When we talk to members on the phone, way more than them saying I wanna go to this exact doctor because I have a very good scientific reason, they say, I need a colonoscopy. My child is sick with this…I have this literally a couple weeks ago, my son’s had his tonsils taken out, who do I go to? I want somebody to answer these questions using good data, using good narrative. And we can do that for you if you work more deeply with the network. So play a big role.
Peter: That guy over there.
Man: Oh great. This will be the last question. You’ve talked a little bit about Oscar’s plan to grow into 30 markets. But given the sort of lower than expected turnout in California, what is the plan going forward and why do you think the turnout was lower than markets like New York?
Mario: Yeah, so what you mean is in California, we had about 5,000 in Los Angeles and Orange County. That’s out of the 135,000 members. Not the majority even though California’s big. That was a bit below expectations. We sort of thought we get maybe to 10,000 or so in the first year there. It came mostly from, I think, two things.
One is pricing.

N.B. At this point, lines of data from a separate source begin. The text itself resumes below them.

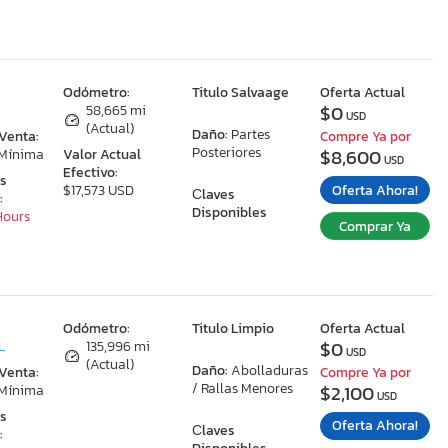
:
Odómetro:
Titulo Salvaage
Oferta Actual
$0
58,665 mi
USD
(Actual)
Daño:
Partes
 Venta:
Compre Ya por
Posteriores
$8,600
 Mínima
Valor Actual
USD
Efectivo:
as
Oferta Ahora!
$17,573 USD
Сlaves
:
Disponibles
 Hours
Comprar Ya
:
Odómetro:
Titulo Limpio
Oferta Actual
$0
L
135,996 mi
USD
(Actual)
Daño:
Abolladuras
 Venta:
Compre Ya por
/ Rallas Menores
$2,100
 Mínima
USD
as
Oferta Ahora!
Сlaves
: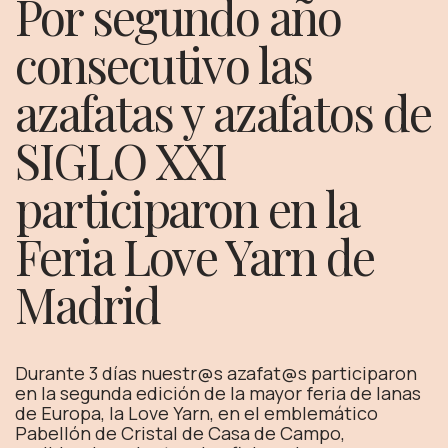
Por segundo año
consecutivo las
azafatas y azafatos de
SIGLO XXI
participaron en la
Feria Love Yarn de
Madrid
Durante 3 días nuestr@s azafat@s participaron
en la segunda edición de la mayor feria de lanas
de Europa, la Love Yarn, en el emblemático
Pabellón de Cristal de Casa de Campo,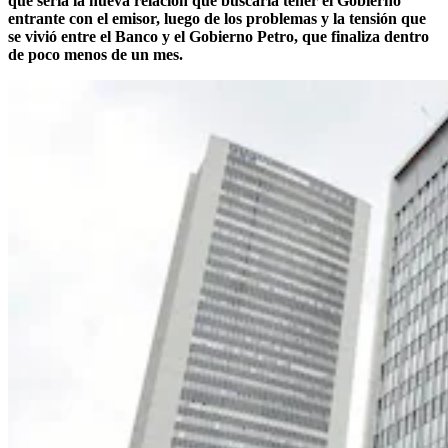
que sería la nueva relación que buscaría tener el Gobierno
entrante con el emisor, luego de los problemas y la tensión que
se vivió entre el Banco y el Gobierno Petro, que finaliza dentro
de poco menos de un mes.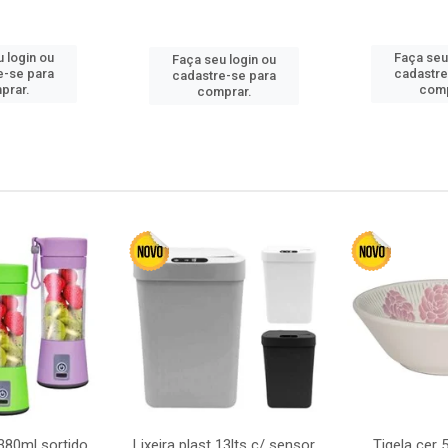
 login ou
Faça seu
Faça seu login ou
e-se para
cadastre
cadastre-se para
prar.
comp
comprar.
380ml sortido
Lixeira plast 13lts c/ sensor
Tigela cer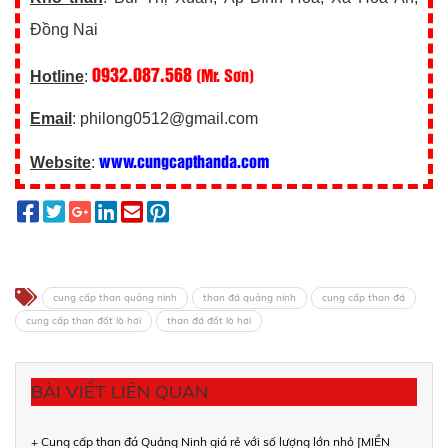
Đồng Nai
0932.087.568
(Mr. Sơn)
Hotline
:
Email
: philong0512@gmail.com
www.cungcapthanda.com
Website
:
cung cấp than quảng ninh
than đá quảng ninh
cung cấp than đá
cung cấp than đốt lò hơi
than đá đốt lò hơi
BÀI VIẾT LIÊN QUAN
+ Cung cấp than đá Quảng Ninh giá rẻ với số lượng lớn nhỏ [MIỀN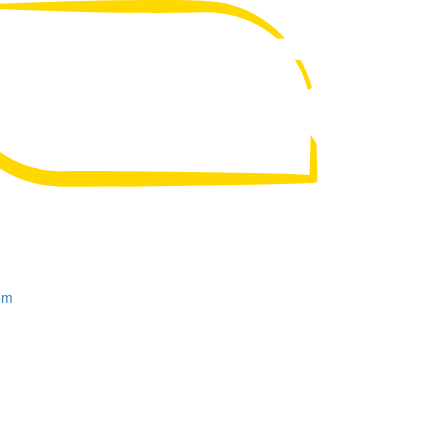
UA
RU
om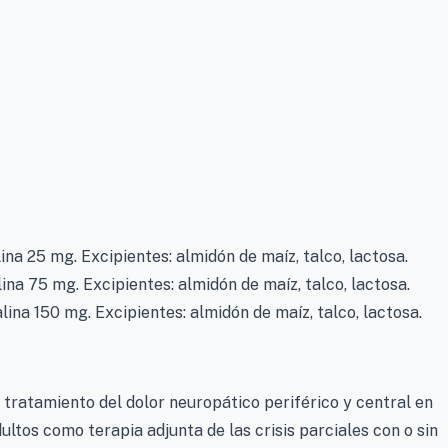
na 25 mg. Excipientes: almidón de maíz, talco, lactosa.
na 75 mg. Excipientes: almidón de maíz, talco, lactosa.
ina 150 mg. Excipientes: almidón de maíz, talco, lactosa.
tratamiento del dolor neuropático periférico y central en
ltos como terapia adjunta de las crisis parciales con o sin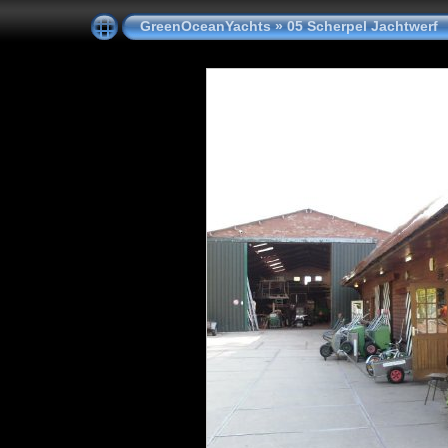
GreenOceanYachts
»
05 Scherpel Jachtwerf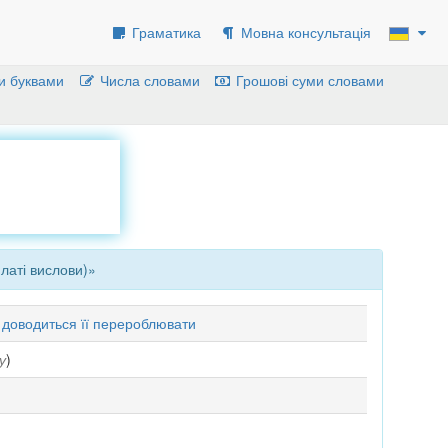
Граматика
Мовна консультація
и буквами
Числа словами
Грошові суми словами
латі вислови)»
у доводиться її перероблювати
у
)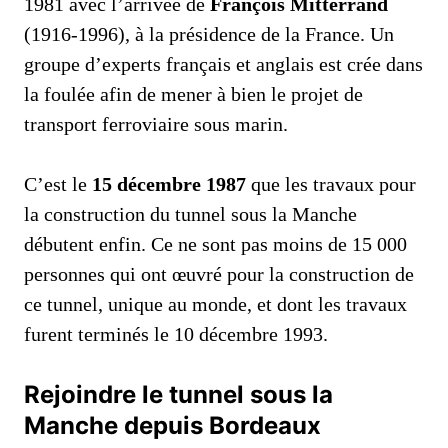
1981 avec l’arrivée de
François Mitterrand
(1916-1996), à la présidence de la France. Un
groupe d’experts français et anglais est crée dans
la foulée afin de mener à bien le projet de
transport ferroviaire sous marin.
C’est le
15 décembre 1987
que les travaux pour
la construction du tunnel sous la Manche
débutent enfin. Ce ne sont pas moins de 15 000
personnes qui ont œuvré pour la construction de
ce tunnel, unique au monde, et dont les travaux
furent terminés le 10 décembre 1993.
Rejoindre le tunnel sous la
Manche depuis Bordeaux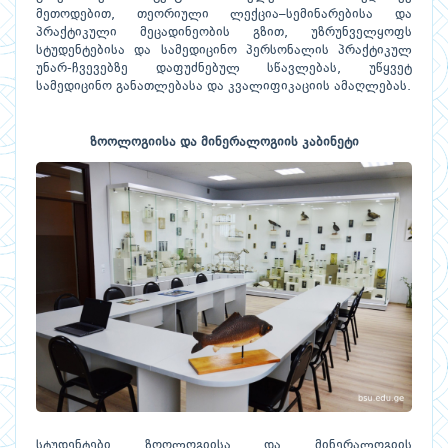
მეთოდებით, თეორიული ლექცია–სემინარებისა და
პრაქტიკული მეცადინეობის გზით, უზრუნველყოფს
სტუდენტებისა და სამედიცინო პერსონალის პრაქტიკულ
უნარ-ჩვევებზე დაფუძნებულ სწავლებას, უწყვეტ
სამედიცინო განათლებასა და კვალიფიკაციის ამაღლებას.
ზოოლოგიისა და მინერალოგიის კაბინეტი
სტუდენტები ზოოლოგიისა და მინერალოგიის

It’s always difficult to get the pricing right when you go into a new market. And it is just a case that’s the monthly premium we charge is a big sort of like signal people look at and say, can I afford this or is somebody else much cheaper than we are? So we came a little bit too high in price, and that will, I expect that to be the case when we go into new markets. We’ll sometimes come in too low, sometimes come in too high. It is difficult to understand exactly where the medical risk and utilization will be in a new market. I can give you some preview for Orange County next year, we’re gonna come down in price, for example, because we now know better where our risk is in that market, what the reimbursement rates are, and so on.
The second reason was that we started actually advertising way too late. We do have to get out there and tell people the story that what they’re buying with us isn’t traditional insurance coverage. It is that end and orchestration of health care for you. You know, call us as your entry point to your health care system. We will do a lot of the work for you that you either had to do yourself through stacks of papers and faxing, or that somebody like us can do for you. And getting that narrative out is not an overnight thing. Getting the narrative to actually the partners we do with sell with, we do work with a select number of brokers as well who can tell the story well, and so on, take some time.
And so in a place like California, if we come in with a low membership on the first year, I really don’t sweat it at all. When the word of mouth starts kicking in, that number will go up. Whether it takes a year or more is of no concern to me. In New Jersey, we were at 2,000 members in the first year in 2015. And then to 30,000 the second year. So as long as we repeat kind of like that steady growth of market share, we’re totally…I’m very, very happy. And frankly, we don’t wanna grow too quickly either because this is an insanely complicated industry and business where you really wanna make sure you get your systems totally right and your data totally right before you start offering plans.
Peter: Okay, and like that, we are out of time. So I wanna thank Mario. I wanna thank my co-moderator Joel. And I wanna thank all of you for sticking around at the end of the day. Thanks.